[Task statement]
Down to the last line, repeat the entries exactly.

+===+

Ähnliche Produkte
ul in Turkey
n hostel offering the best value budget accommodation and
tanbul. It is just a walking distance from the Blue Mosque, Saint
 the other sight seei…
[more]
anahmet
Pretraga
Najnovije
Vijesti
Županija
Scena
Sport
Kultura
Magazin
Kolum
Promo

+===+

[Solution for this task]
Ähnliche Produkte
ul in Turkey
n hostel offering the best value budget accommodation and
tanbul. It is just a walking distance from the Blue Mosque, Saint
 the other sight seei…
[more]
anahmet
Pretraga
Najnovije
Vijesti
Županija
Scena
Sport
Kultura
Magazin
Kolum
Promo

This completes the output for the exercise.